Porträt: David Helbock

“…Wir hatten unsere fixen Kategorien und da hast Du einfach nicht reingepasst, Du warst zu anders, wir konnten dich nicht mit den anderen vergleichen. Für dich hätten wir eine Kategorie für Genies gebraucht…” So etwa lautete die inoffizielle Begründung dafür, dass David Helbock bei der Nottingham Jazz Piano Competition 2012 nicht den ersehnten Hauptpreis gewonnen hatte. Schade für David, dass er den Steinway nicht gewinnen konnte. Er hätte einen weiteren Flügel sicher sehr gut für seine musikalischen Entdeckungsreisen gebrauchen können.

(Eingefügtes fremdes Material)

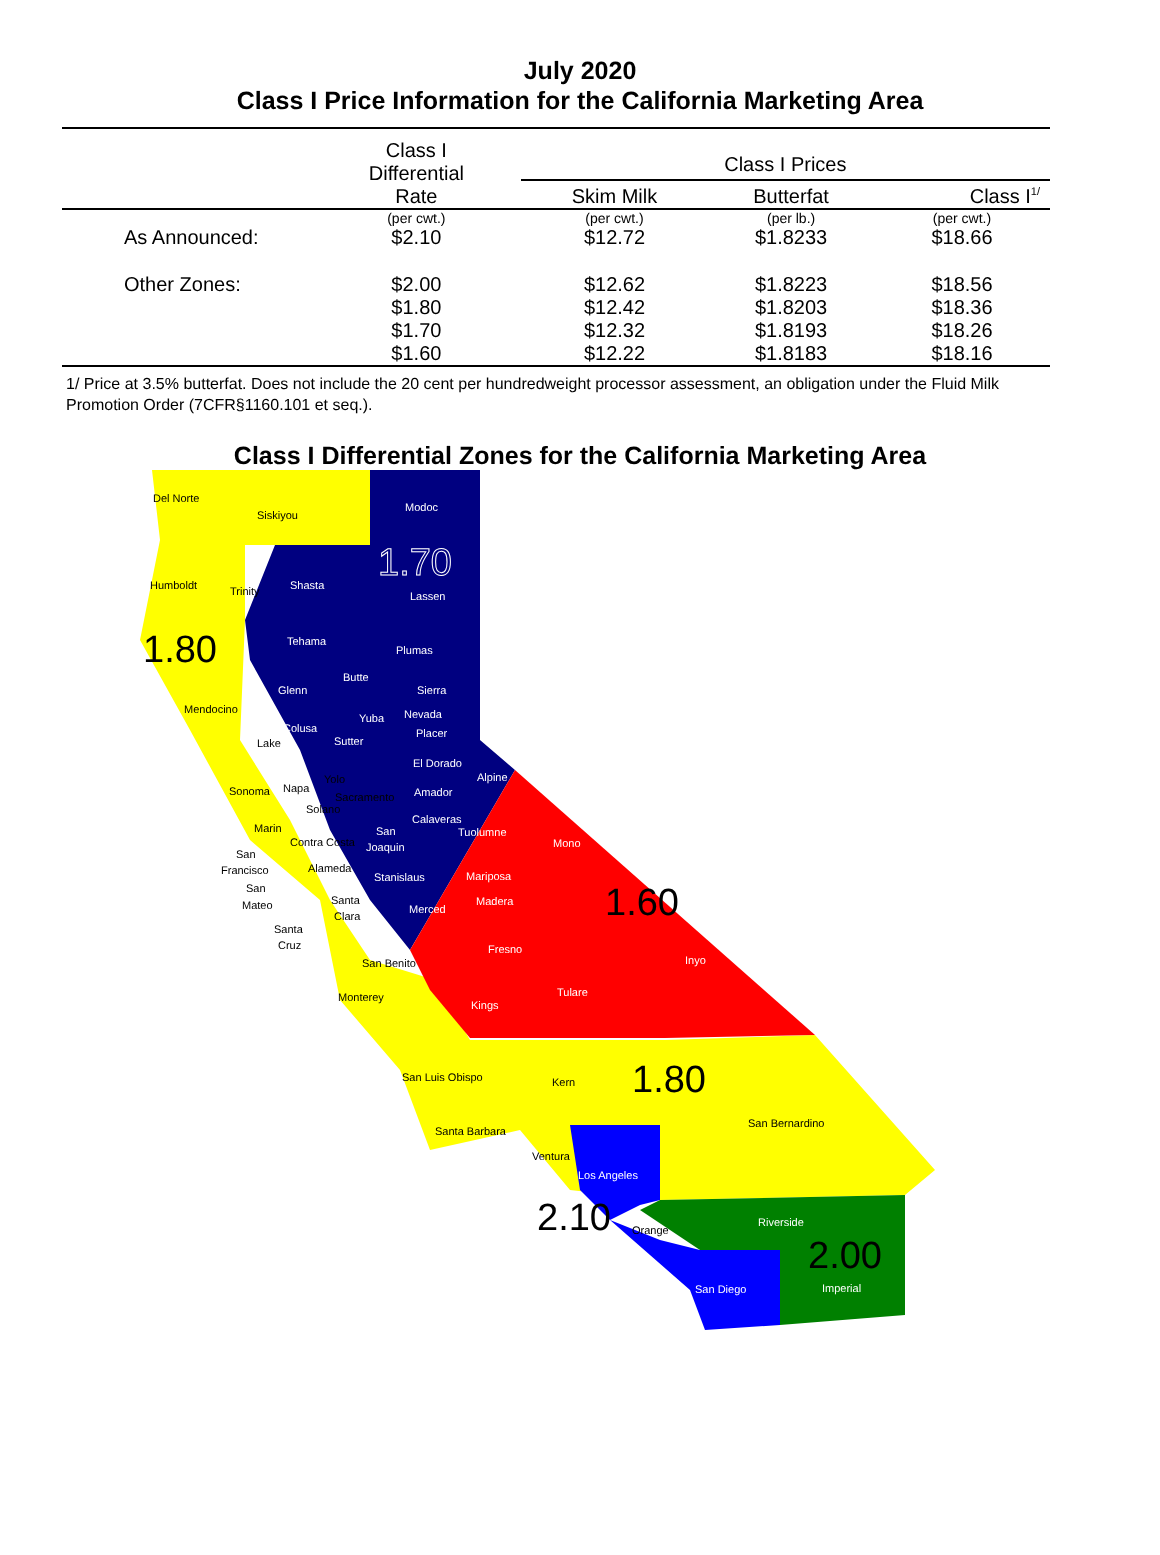July 2020
Class I Price Information for the California Marketing Area
| | Class I Differential Rate | Class I Prices | | |
| | | Skim Milk | Butterfat | Class I<sup>1/</sup> |
| | (per cwt.) | (per cwt.) | (per lb.) | (per cwt.) |
| As Announced: | $2.10 | $12.72 | $1.8233 | $18.66 |
| Other Zones: | $2.00 | $12.62 | $1.8223 | $18.56 |
| | $1.80 | $12.42 | $1.8203 | $18.36 |
| | $1.70 | $12.32 | $1.8193 | $18.26 |
| | $1.60 | $12.22 | $1.8183 | $18.16 |
1/ Price at 3.5% butterfat. Does not include the 20 cent per hundredweight processor assessment, an obligation under the Fluid Milk Promotion Order (7CFR§1160.101 et seq.).
Class I Differential Zones for the California Marketing Area
1.70
1.80
1.60
1.80
2.10
2.00
Del Norte
Siskiyou
Modoc
Humboldt
Trinity
Shasta
Lassen
Tehama
Plumas
Butte
Glenn
Sierra
Mendocino
Nevada
Yuba
Colusa
Placer
Lake
Sutter
El Dorado
Alpine
Yolo
Sonoma
Napa
Sacramento
Amador
Solano
Calaveras
Marin
Tuolumne
San
Joaquin
Mono
Contra Costa
San
Francisco
Alameda
Stanislaus
Mariposa
San
Mateo
Santa
Clara
Madera
Merced
Santa
Cruz
Fresno
Inyo
San Benito
Tulare
Monterey
Kings
San Luis Obispo
Kern
San Bernardino
Santa Barbara
Ventura
Los Angeles
Riverside
Orange
San Diego
Imperial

Besonders wenn  – wie in seinem Fall – nicht nur die 88 Tasten des Instruments, sondern der gesamte Korpus bespielt wird. Aber Mitleid muss man mit ihm trotzdem nicht haben. Das Zitat dürfte ihn doch darin bestärkt haben, weiter das zu tun, was er ohnehin schon immer macht und wofür ihn alle, die seine Musik im In- und Ausland kennen, auch so lieben und schätzen. Viel eher schon müsste man mit den Veranstaltern des Wettbewerbs oder ganz generell: mit den Menschen, die immer wieder Kategorien brauchen, um Musik zu hören oder zu spielen, Mitleid haben.

Für sie dürfte es schwierig werden Davids völlig überbordende musikalische Kreativität einzuordnen. Vielleicht liegt in dieser Begrenztheit ja aber auch die Verwunderung über ein Talent, das es auf diese Weise dann doch nicht so häufig gibt, begründet? Wie bei fast allen Generalisierungen ist auch der Begriff ‘Jazz’ zu weit von der musikalischen Wahrheit David Helbocks entfernt, als dass man ihn vorbehaltlos verwenden könnte. Die Essenz seiner Musik ist die Improvisation.

In diesem Sinne ist seine Musik ‘dem’ Jazz vielleicht am nächsten. Warum ausgerechnet immer die Musiker als Traditionalisten bezeichnet werden, die sich der ehrenvollen Aufgabe der Soundpflege von altbewehrtem Material verschrieben haben und niemals die, die sich radikal dem Geist derer verpflichtet fühlen, die das Material hervorgebracht haben, bleibt ein Rätsel. David Helbock steht nämlich genau in dieser Tradition: Der eigenen Stimme musikalischen Ausdruck verleihen. Altes – egal ob aus Klassik, Jazz, Ethno- oder volkstümlicher Musik, egal ob aus der Philosophie, Religion oder aus Zeitgeistfilmen – neu lernen, um es sofort durch die Improvisation zu etwas völlig überraschendem, zu etwas eigenem zu machen. Was dabei rauskommt? Eigentlich die ganze Bandbreite menschlicher Affekte, von ‘tief bewegend’ bis ‘humorvoll’ und absurd’.

Das ist der kreative Geist, der die ganz Großen Meister der Improvisation – von A wie Adderley bis Z wie Zawinul – ganz groß gemacht hat. Davids Verwunderung darüber, dass er der einzige Teilnehmer des Wettbewerbs gewesen ist, der ab und zu mal ‘mal ins Klavier gegriffen’ hat, spricht in diesem Zusammenhang Bände. Wohin ihn sein weiterer musikalischer Weg führen wird, bleibt abzuwarten. Zu facettenreich und zu vielfältig sind seine bisherigen Leistungen als Instrumentalist und Komponist. Ob im Duo mit dem Geiger Simon Frick, ob mit seiner Band ‘Random Control’ (Trio), bei der 30 verschiedene Instrumente auf der Bühne gespielt werden, ob in den Projekten seines Freundes und Lehrers Peter Madsen, ob in seinem neusten Trio, ob Solo, oder ob in komplett frei improvisierten Konzerten, David Helbocks künstlerischer Output ist für einen Mann in diesen jungen Jahren enorm hoch.

Und es ist ja auch nicht so, dass er noch nie einen Preis gewonnen hätte: 2.Preis und Publikumspreis beim weltweit größten Jazzpianosolowettbewerb in Montreux 2010 und die Auszeichnung mit dem österreichischen ‘Outstanding Artist Awards 2011’ des Bundesministeriums sprechen für sich. Ebenso wie die neun Platten, die unter seinem Namen bereits veröffentlicht wurden. Die letzte davon – ‘Purple’ – auf der er sich den Stücken von Prince widmet, erschien im September 2012 auf dem Berliner Label ‘Traumton’. Wir dürfen gespannt sein, was weiter passiert. Ach ja, David Helbock ist Jahrgang 1984 und kommt aus Koblach in Vorarlberg.